MAMUJU – Kabar baik bagi lulusan SMA/SMK yang bercita-cita menjadi tenaga kesehatan profesional. Biddokkes Polda Sulawesi Barat bersama Poltekkes Kemenkes Mamuju resmi membuka penerimaan mahasiswa baru Program Studi D-III Keperawatan Kelas Khusus RS Bhayangkara Mamuju Tahun Akademik 2026. Program ini menjadi terobosan pendidikan yang memadukan kompetensi keperawatan klinis dengan ilmu keperawatan forensik dan kedokteran kepolisian.
Kolaborasi strategis antara Biddokkes Polda Sulbar dan Poltekkes Kemenkes Mamuju tersebut dirancang untuk mencetak sumber daya manusia yang memiliki kemampuan lebih dibandingkan lulusan keperawatan pada umumnya. Mahasiswa tidak hanya dibekali keterampilan memberikan pelayanan kesehatan kepada pasien, tetapi juga memperoleh pengetahuan dan praktik mengenai penanganan korban tindak pidana, aspek medikolegal, hingga dasar-dasar pemeriksaan forensik yang dibutuhkan dalam mendukung proses penegakan hukum.
Kabid Dokkes Polda Sulbar, Kombes Pol dr. Effri Susanto, menegaskan bahwa program ini merupakan bentuk komitmen menghadirkan pendidikan yang adaptif terhadap kebutuhan dunia kerja sekaligus menjawab tantangan pelayanan kesehatan modern.
“Kami ingin melahirkan tenaga kesehatan yang lengkap kemampuannya. Bukan hanya cakap merawat pasien secara medis, tetapi juga memahami prosedur hukum, penanganan korban tindak pidana, hingga pemeriksaan forensik dasar yang sangat dibutuhkan dalam sistem penegakan hukum saat ini,” ujarnya.
Program D-III Keperawatan Kelas Khusus RS Bhayangkara Mamuju menjadi satu-satunya di Sulawesi Barat yang menerapkan kurikulum terpadu dengan tiga kompetensi utama, yakni keperawatan klinis, kedokteran kepolisian, dan keperawatan forensik. Dengan bekal tersebut, lulusan diproyeksikan memiliki daya saing tinggi untuk berkarier di lingkungan Polri, Rumah Sakit Bhayangkara, rumah sakit pemerintah maupun swasta, puskesmas, hingga berbagai lembaga yang bergerak di bidang pelayanan medikolegal.
Keunggulan lain dari program ini adalah mahasiswa akan memperoleh pengalaman praktik langsung di RS Bhayangkara Mamuju dan lingkungan kerja kepolisian sejak dini.
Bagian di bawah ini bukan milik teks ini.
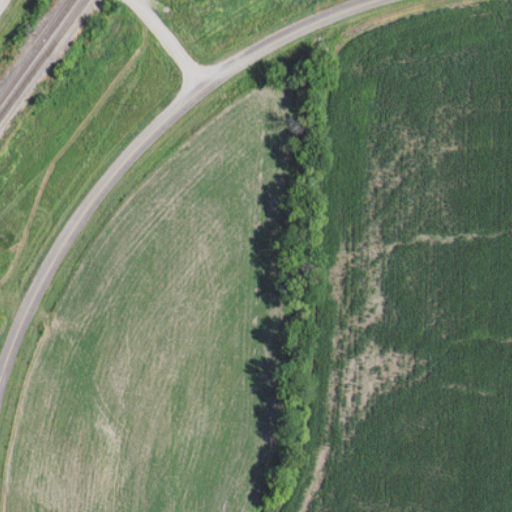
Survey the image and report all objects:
road: (167, 39)
railway: (34, 47)
railway: (39, 55)
road: (136, 143)
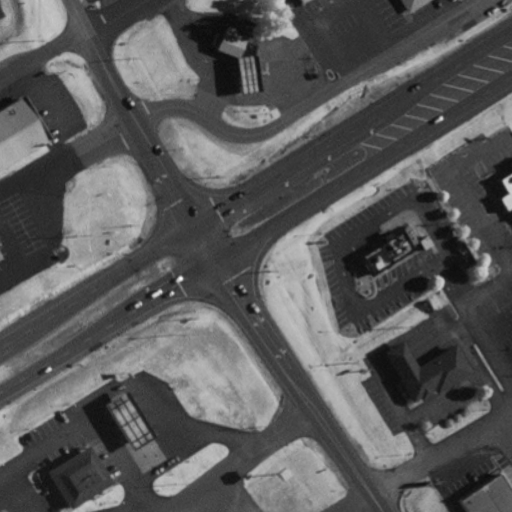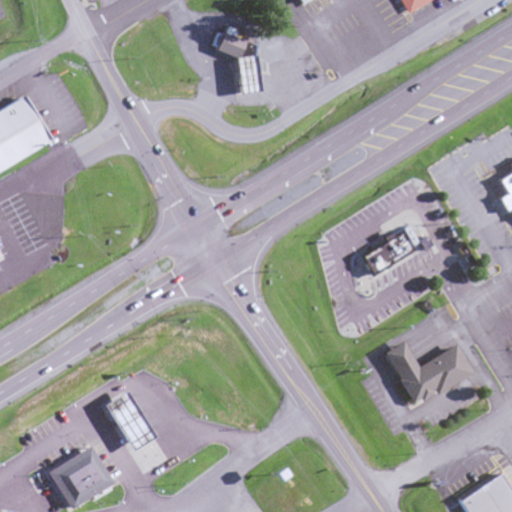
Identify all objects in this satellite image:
building: (297, 1)
building: (298, 2)
building: (406, 4)
building: (407, 4)
parking lot: (0, 14)
road: (70, 36)
building: (228, 47)
building: (243, 72)
road: (310, 102)
road: (131, 114)
building: (16, 131)
road: (352, 131)
building: (16, 134)
road: (361, 173)
road: (47, 189)
building: (506, 193)
building: (506, 195)
building: (14, 225)
road: (201, 248)
building: (383, 251)
building: (384, 252)
road: (96, 289)
road: (105, 331)
building: (421, 371)
building: (422, 374)
road: (296, 388)
road: (223, 407)
road: (511, 410)
building: (126, 418)
building: (159, 419)
road: (251, 461)
building: (76, 477)
building: (486, 498)
road: (296, 503)
building: (4, 511)
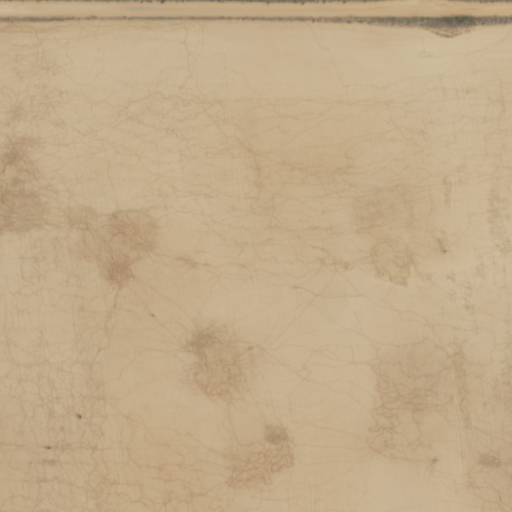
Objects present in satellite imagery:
road: (256, 6)
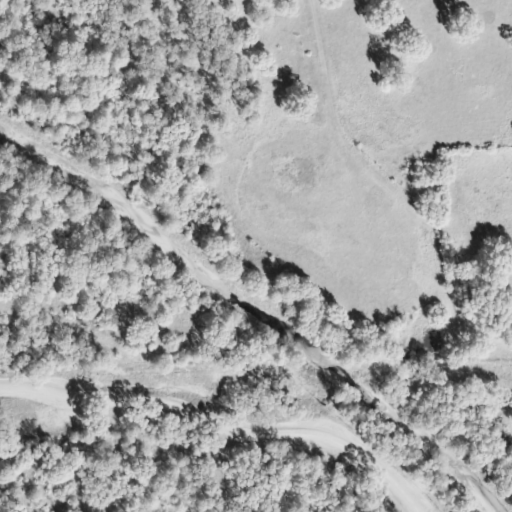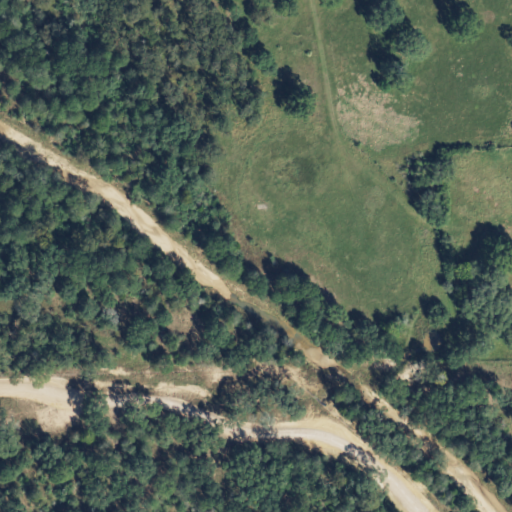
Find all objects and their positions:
road: (364, 157)
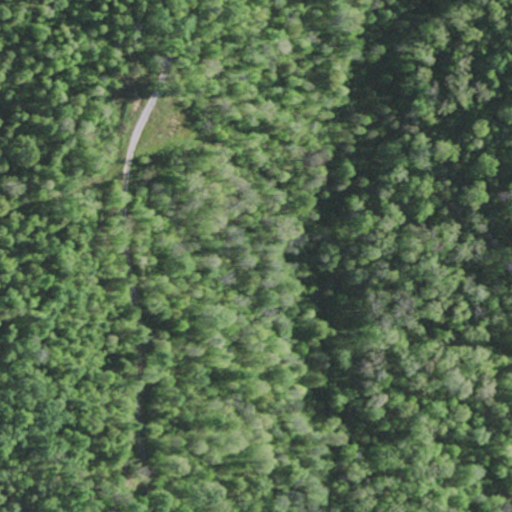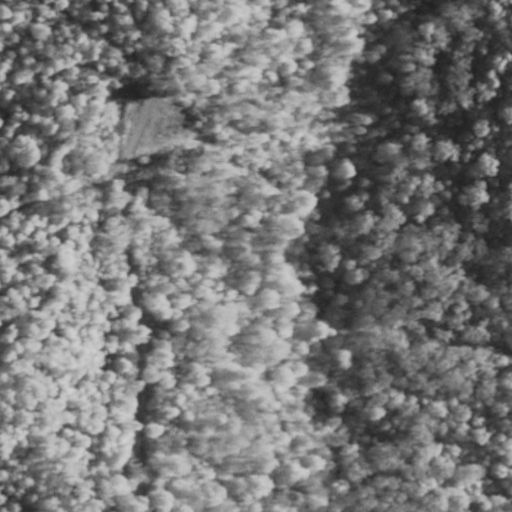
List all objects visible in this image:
road: (126, 250)
road: (19, 498)
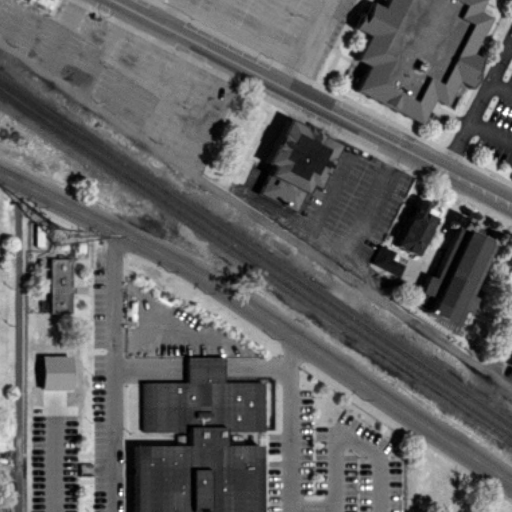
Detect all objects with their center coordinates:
building: (37, 4)
road: (305, 43)
building: (415, 51)
road: (500, 87)
road: (313, 102)
road: (478, 103)
road: (511, 115)
building: (293, 163)
road: (184, 164)
building: (414, 226)
building: (37, 235)
road: (335, 246)
railway: (255, 252)
building: (385, 260)
railway: (255, 262)
building: (454, 272)
building: (59, 284)
road: (262, 315)
road: (417, 324)
building: (509, 358)
road: (115, 371)
building: (54, 372)
road: (289, 423)
building: (196, 441)
building: (199, 443)
road: (52, 471)
road: (312, 507)
road: (370, 511)
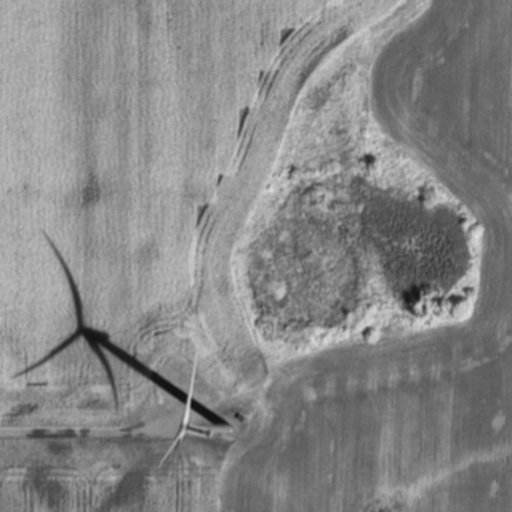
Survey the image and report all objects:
wind turbine: (224, 428)
road: (91, 435)
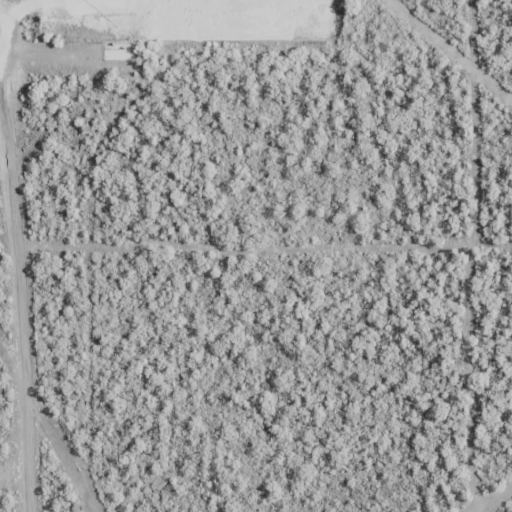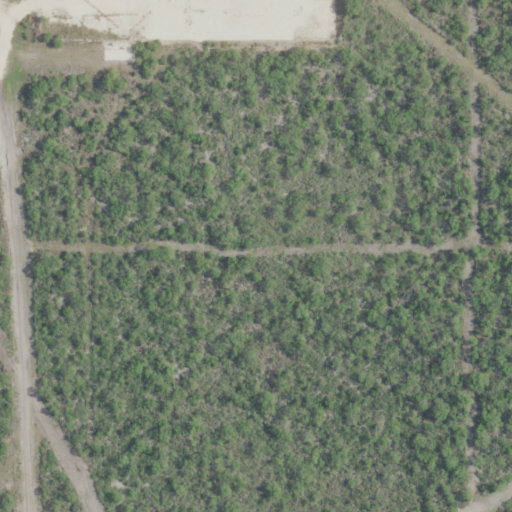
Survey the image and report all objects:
road: (22, 26)
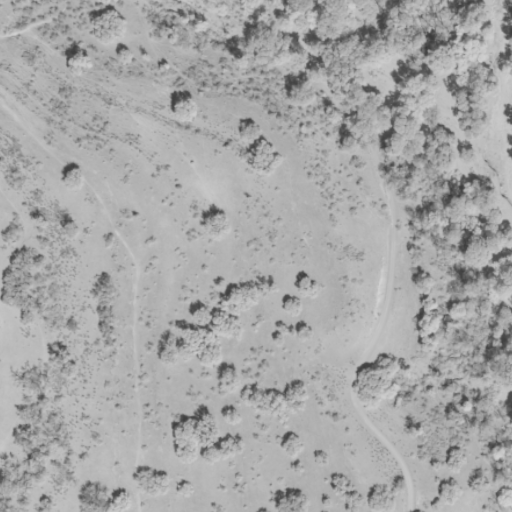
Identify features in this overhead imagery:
road: (38, 23)
road: (391, 255)
road: (135, 281)
road: (33, 316)
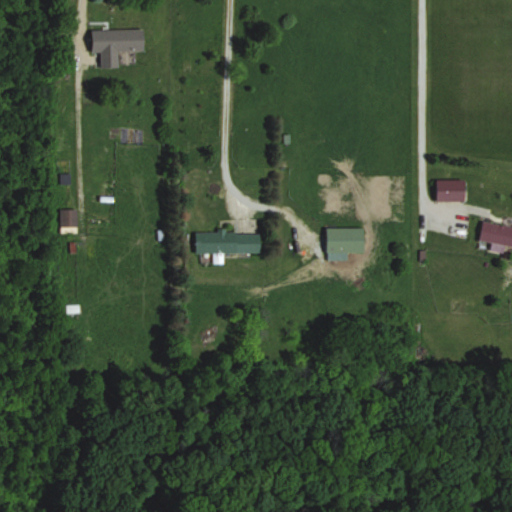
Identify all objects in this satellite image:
road: (80, 22)
building: (104, 50)
road: (225, 106)
road: (420, 117)
building: (67, 221)
building: (496, 233)
building: (344, 239)
building: (227, 242)
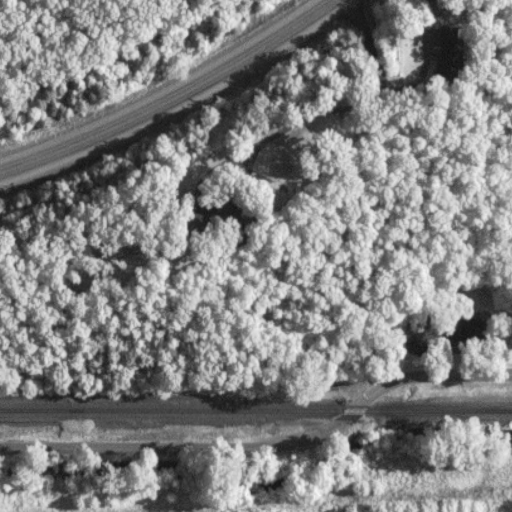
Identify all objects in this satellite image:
building: (450, 55)
road: (172, 98)
building: (225, 218)
railway: (255, 410)
road: (266, 446)
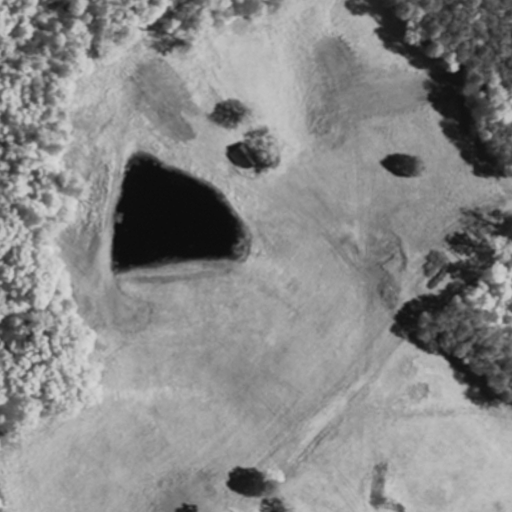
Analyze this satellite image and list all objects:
building: (250, 158)
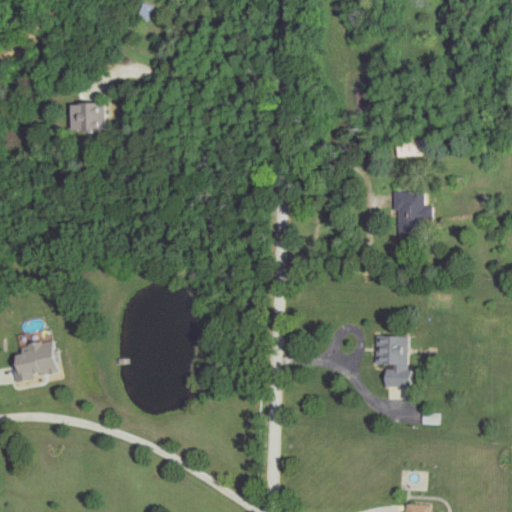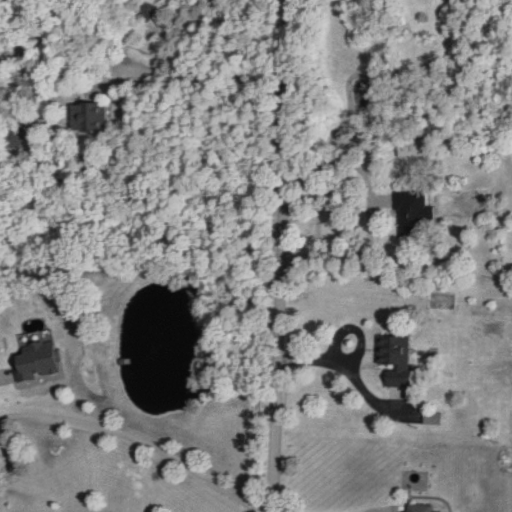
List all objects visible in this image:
building: (148, 11)
building: (88, 117)
building: (412, 146)
building: (412, 211)
road: (269, 256)
building: (394, 360)
building: (36, 361)
crop: (509, 397)
building: (418, 508)
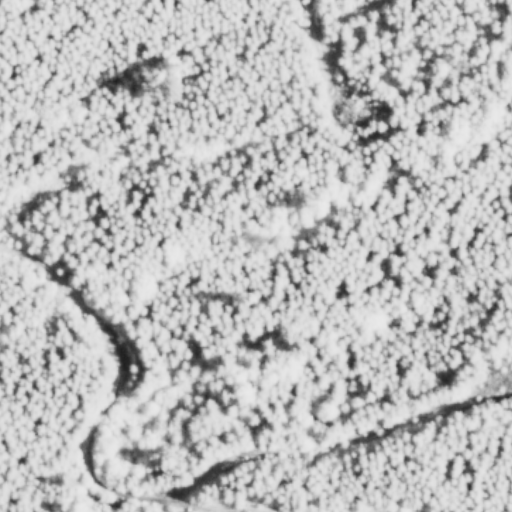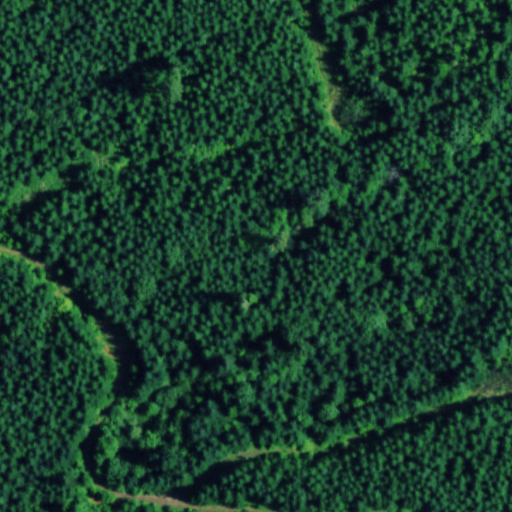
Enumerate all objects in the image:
road: (320, 61)
road: (109, 407)
road: (333, 443)
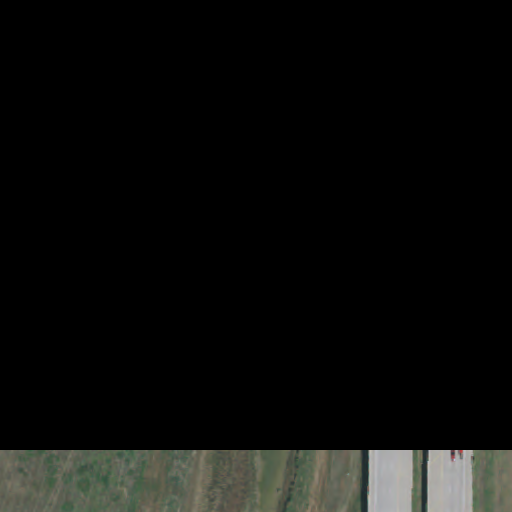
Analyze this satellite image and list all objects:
road: (402, 256)
road: (461, 256)
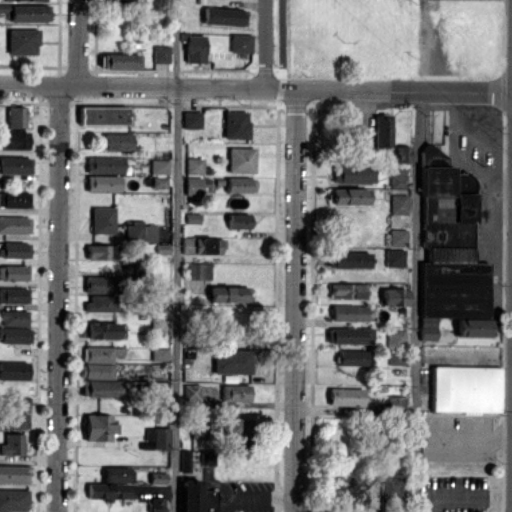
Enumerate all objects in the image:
building: (26, 0)
building: (121, 1)
building: (26, 12)
building: (224, 16)
building: (22, 41)
road: (76, 41)
road: (264, 42)
road: (283, 42)
building: (241, 43)
road: (422, 43)
building: (194, 48)
building: (160, 53)
building: (120, 61)
road: (211, 83)
road: (467, 87)
building: (103, 115)
building: (15, 116)
building: (191, 119)
building: (235, 124)
building: (382, 130)
building: (14, 140)
building: (117, 141)
building: (240, 159)
building: (104, 164)
building: (15, 165)
building: (194, 165)
building: (159, 166)
building: (353, 173)
building: (397, 176)
building: (159, 182)
building: (102, 183)
building: (239, 184)
building: (193, 185)
building: (349, 196)
building: (14, 198)
building: (398, 203)
building: (102, 219)
building: (238, 220)
building: (14, 224)
building: (140, 232)
building: (397, 237)
building: (205, 245)
building: (14, 249)
building: (101, 251)
road: (172, 256)
building: (450, 256)
building: (394, 257)
building: (348, 259)
building: (198, 271)
building: (13, 272)
building: (103, 284)
building: (348, 290)
building: (229, 294)
building: (14, 295)
building: (394, 296)
road: (60, 297)
road: (295, 298)
road: (417, 299)
building: (101, 303)
building: (348, 313)
building: (13, 317)
building: (99, 330)
building: (15, 334)
building: (349, 335)
building: (395, 338)
building: (159, 353)
building: (351, 357)
building: (395, 358)
building: (98, 361)
building: (231, 361)
building: (14, 370)
building: (466, 385)
building: (100, 388)
building: (464, 388)
building: (191, 392)
building: (234, 392)
building: (346, 396)
building: (16, 403)
building: (395, 403)
building: (13, 420)
building: (98, 427)
building: (197, 428)
building: (236, 433)
road: (471, 433)
building: (157, 436)
building: (12, 444)
building: (185, 460)
building: (13, 473)
building: (157, 477)
building: (112, 484)
building: (395, 489)
building: (196, 497)
building: (13, 499)
building: (156, 504)
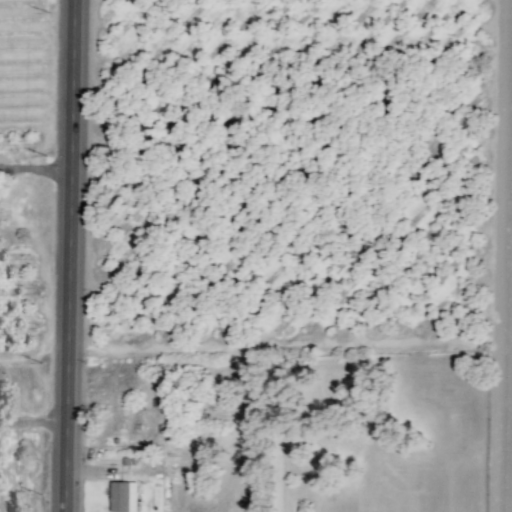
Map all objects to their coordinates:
road: (35, 169)
road: (68, 256)
road: (33, 421)
building: (122, 497)
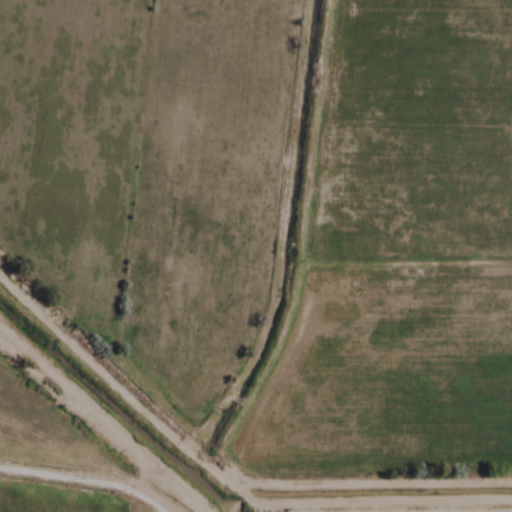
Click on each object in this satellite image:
road: (221, 483)
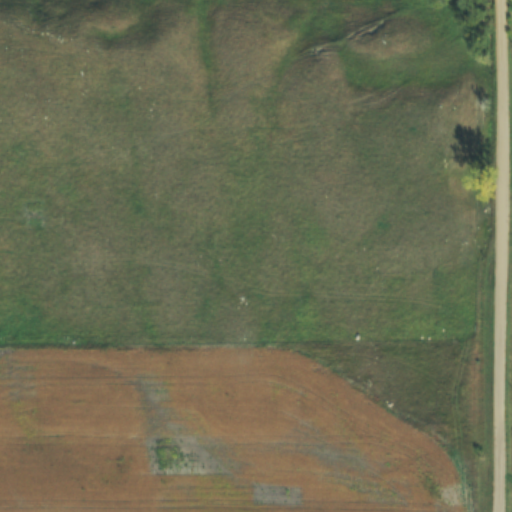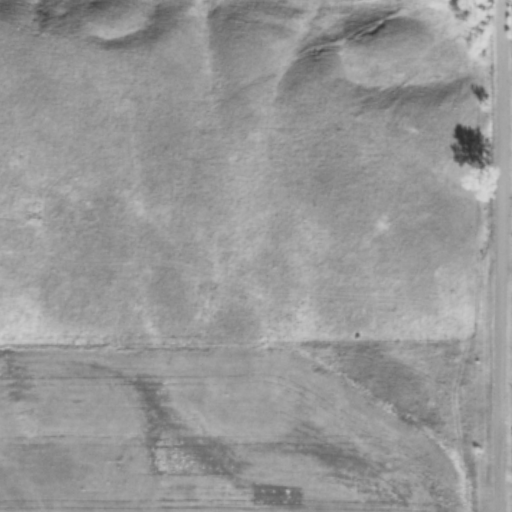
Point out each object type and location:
road: (498, 255)
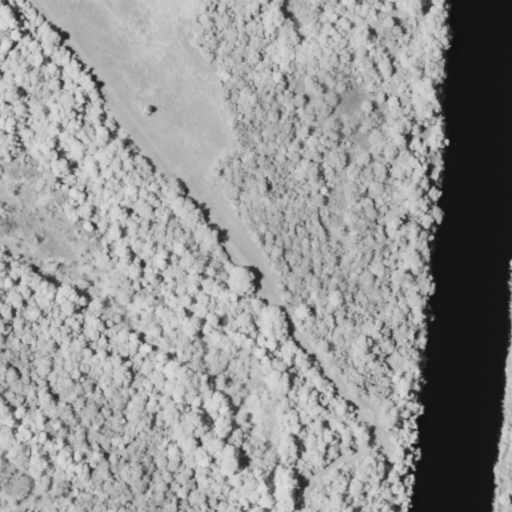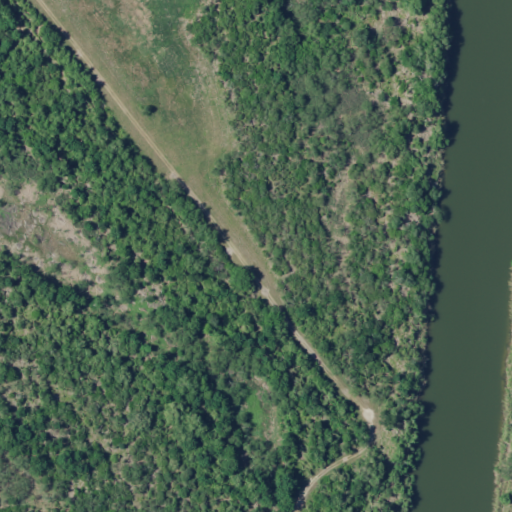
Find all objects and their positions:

Kurikulum disusun secara khusus dengan penguatan materi keperawatan forensik, didukung tenaga pengajar dari Poltekkes Kemenkes Mamuju, dokter dan tenaga medis RS Bhayangkara, serta praktisi kepolisian yang berpengalaman.
Selain itu, mahasiswa juga akan menikmati fasilitas pembelajaran yang lengkap, mulai dari ruang kuliah modern, laboratorium keterampilan, hingga akses praktik klinik di RS Bhayangkara. Kesempatan memperoleh beasiswa maupun mengikuti jalur ikatan dinas juga terbuka bagi peserta yang memenuhi persyaratan, sehingga memberikan peluang karier yang lebih luas setelah menyelesaikan pendidikan.
Pendaftaran resmi telah dibuka dan akan berlangsung hingga 17 Juli 2026. Panitia mengajak seluruh putra-putri terbaik bangsa yang memiliki minat di bidang kesehatan dan pelayanan forensik untuk segera memanfaatkan kesempatan tersebut dengan mendaftarkan diri melalui laman resmi Poltekkes Kemenkes Mamuju.
Informasi lebih lanjut mengenai persyaratan, tahapan seleksi, maupun proses pendaftaran dapat diperoleh melalui situs resmi Poltekkes Kemenkes Mamuju, akun media sosial resmi, maupun layanan WhatsApp panitia pada jam kerja.
Melalui kolaborasi ini, Biddokkes Polda Sulbar dan Poltekkes Kemenkes Mamuju berharap lahir generasi baru tenaga kesehatan yang profesional, berintegritas, serta mampu memberikan kontribusi nyata bagi pelayanan kesehatan sekaligus mendukung penegakan hukum di Indonesia.